Abstract
Purpose::
The association between sustained accommodative effort and the onset and progression of myopia is well documented, although evidence for causation is equivocal. This study examined the effect of accommodation on pulsatile ocular blood flow (POBF) to evaluate a putative vascular aetiology for myopia.
Methods::
The Ocular Blood Flow Analyser (OBFA, Paradigm medical Instruments Inc., UK) was used to measure the changes in the dependent variables intraocular pressure (IOP); POBF and pulse amplitude (PA) in the right eye while the left eye fixated a zero (low); 1.50 (intermediate) and 4D (high) accommodative target (presented randomly) for 3 minutes (myopes=22; emmetropes=19). The fixating eye was rendered functionally emmetropic with soft contact lenses and the accommodative responses were measured in free dioptric space with the Shin-Nippon NVision-K autorefractor.

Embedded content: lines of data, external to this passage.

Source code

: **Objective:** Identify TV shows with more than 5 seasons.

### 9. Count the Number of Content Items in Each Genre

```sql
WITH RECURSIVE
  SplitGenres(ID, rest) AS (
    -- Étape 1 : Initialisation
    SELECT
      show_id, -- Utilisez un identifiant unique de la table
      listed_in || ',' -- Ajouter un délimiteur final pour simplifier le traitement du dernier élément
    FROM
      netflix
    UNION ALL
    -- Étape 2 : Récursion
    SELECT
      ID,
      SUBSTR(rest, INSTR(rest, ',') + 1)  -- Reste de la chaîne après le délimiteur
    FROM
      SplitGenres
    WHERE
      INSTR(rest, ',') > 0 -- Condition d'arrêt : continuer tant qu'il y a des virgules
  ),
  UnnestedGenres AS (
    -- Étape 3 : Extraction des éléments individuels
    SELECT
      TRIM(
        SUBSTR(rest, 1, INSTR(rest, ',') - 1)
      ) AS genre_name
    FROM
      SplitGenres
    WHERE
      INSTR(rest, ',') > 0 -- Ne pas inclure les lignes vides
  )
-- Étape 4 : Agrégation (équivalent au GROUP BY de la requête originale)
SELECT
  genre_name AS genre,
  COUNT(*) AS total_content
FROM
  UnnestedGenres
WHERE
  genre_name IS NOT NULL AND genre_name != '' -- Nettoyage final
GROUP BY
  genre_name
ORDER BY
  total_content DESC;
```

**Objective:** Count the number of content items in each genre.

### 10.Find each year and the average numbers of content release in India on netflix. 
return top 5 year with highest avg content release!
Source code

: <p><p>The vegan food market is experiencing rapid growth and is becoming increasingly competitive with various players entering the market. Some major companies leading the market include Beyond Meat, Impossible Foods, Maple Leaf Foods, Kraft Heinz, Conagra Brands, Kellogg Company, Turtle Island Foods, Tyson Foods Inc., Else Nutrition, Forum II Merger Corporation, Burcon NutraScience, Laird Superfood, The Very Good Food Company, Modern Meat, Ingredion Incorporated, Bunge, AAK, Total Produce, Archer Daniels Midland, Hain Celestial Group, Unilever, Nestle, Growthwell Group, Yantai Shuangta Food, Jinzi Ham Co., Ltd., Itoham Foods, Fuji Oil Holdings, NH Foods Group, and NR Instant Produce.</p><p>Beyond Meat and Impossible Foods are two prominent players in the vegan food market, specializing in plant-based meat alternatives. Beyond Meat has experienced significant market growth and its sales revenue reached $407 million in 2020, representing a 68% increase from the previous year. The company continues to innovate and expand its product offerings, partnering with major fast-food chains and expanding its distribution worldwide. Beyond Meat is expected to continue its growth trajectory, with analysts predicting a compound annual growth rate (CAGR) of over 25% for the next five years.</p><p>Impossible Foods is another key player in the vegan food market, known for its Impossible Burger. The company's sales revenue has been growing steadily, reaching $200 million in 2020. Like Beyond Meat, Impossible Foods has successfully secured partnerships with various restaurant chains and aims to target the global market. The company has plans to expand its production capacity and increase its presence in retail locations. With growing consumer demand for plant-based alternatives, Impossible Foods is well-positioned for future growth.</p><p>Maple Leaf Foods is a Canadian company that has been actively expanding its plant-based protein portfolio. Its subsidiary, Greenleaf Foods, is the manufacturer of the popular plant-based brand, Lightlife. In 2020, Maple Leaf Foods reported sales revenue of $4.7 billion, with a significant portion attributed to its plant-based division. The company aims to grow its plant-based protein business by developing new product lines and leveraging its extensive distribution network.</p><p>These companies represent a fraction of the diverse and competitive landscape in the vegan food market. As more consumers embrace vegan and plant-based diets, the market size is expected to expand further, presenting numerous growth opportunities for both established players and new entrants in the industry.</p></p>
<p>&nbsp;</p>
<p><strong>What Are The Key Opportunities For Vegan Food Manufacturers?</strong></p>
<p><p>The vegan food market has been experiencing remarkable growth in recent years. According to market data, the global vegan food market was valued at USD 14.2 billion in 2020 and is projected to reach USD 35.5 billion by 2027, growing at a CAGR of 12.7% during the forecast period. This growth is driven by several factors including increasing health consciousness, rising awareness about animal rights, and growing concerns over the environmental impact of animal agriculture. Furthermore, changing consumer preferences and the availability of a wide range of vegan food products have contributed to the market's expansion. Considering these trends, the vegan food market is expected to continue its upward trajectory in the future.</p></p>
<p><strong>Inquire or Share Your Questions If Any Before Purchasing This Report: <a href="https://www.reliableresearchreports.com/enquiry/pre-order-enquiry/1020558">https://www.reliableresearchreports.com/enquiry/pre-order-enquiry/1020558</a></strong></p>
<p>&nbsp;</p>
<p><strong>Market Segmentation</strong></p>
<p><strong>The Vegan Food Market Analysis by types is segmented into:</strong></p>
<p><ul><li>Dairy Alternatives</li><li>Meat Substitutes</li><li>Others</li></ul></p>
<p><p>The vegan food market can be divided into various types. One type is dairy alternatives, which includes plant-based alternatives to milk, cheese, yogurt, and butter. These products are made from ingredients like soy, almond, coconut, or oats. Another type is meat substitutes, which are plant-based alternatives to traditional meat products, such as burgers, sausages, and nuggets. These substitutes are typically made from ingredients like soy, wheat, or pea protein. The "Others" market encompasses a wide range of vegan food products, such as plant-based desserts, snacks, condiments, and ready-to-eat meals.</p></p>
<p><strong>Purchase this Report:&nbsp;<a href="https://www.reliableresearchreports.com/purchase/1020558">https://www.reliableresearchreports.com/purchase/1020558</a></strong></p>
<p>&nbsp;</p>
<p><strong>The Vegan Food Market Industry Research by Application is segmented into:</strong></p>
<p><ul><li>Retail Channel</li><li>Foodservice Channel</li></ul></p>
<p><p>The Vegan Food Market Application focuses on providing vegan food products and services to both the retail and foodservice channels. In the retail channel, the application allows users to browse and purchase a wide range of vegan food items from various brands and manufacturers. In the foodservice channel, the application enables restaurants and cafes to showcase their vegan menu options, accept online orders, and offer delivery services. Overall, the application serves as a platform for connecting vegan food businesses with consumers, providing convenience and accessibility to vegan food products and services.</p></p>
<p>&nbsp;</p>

Partial coherent interferometry was used to measure the axial length (AL) and the ocular perfusion pressure (OPP) was calculated as 2/3 mean arterial pressure (MAP) minus IOP, where MAP = 1/3 systolic pressure + 2/3 diastolic pressure.
Results::
Mean (+/- sd) accommodation response levels for low, intermediate and high stimulus levels were respectively -0.14 ± 0.41 D, 1.56 ± 0.29 D and 4.19 ± 0.24 D. Only IOP measures were significantly influenced by accommodation (p=0.01) with a significant reduction for high accommodation levels by 1.10 ± 2.10 mmHg (p=0.002). Positive correlations were found between the level of myopia and the changes in IOP on intermediate (r=0.61, p=0.003) and high (r=0.53, p=0.01) accommodation levels. No differences in the POBF responses to accommodation between refractive groups were evident. However for high accommodation levels PA decreased by 0.57 ± 0.53 mmHg in emmetropes but increased by 0.34 ± 1.46 mmHg in myopes (p=0.014), with the difference being independent of inter-subject variations in refractive error, AL and OPP.
Conclusions::
Of the dependent variables evaluated, the IOP is shown to reduce significantly only for high accommodation response levels. Consistent with a previous report, the degree of myopia influences IOP on both intermediate and high accommodation levels such that as the refractive error increases the IOP progressively reduces. PA data indicate that choroidal pulsatility increases in the myopes whilst it decreases in the emmetropes with H accommodation levels, although there is no single parameter which accounts for the relationship. Differences in the vascular regulatory mechanisms between emmetropes and myopes during accommodation are demonstrated.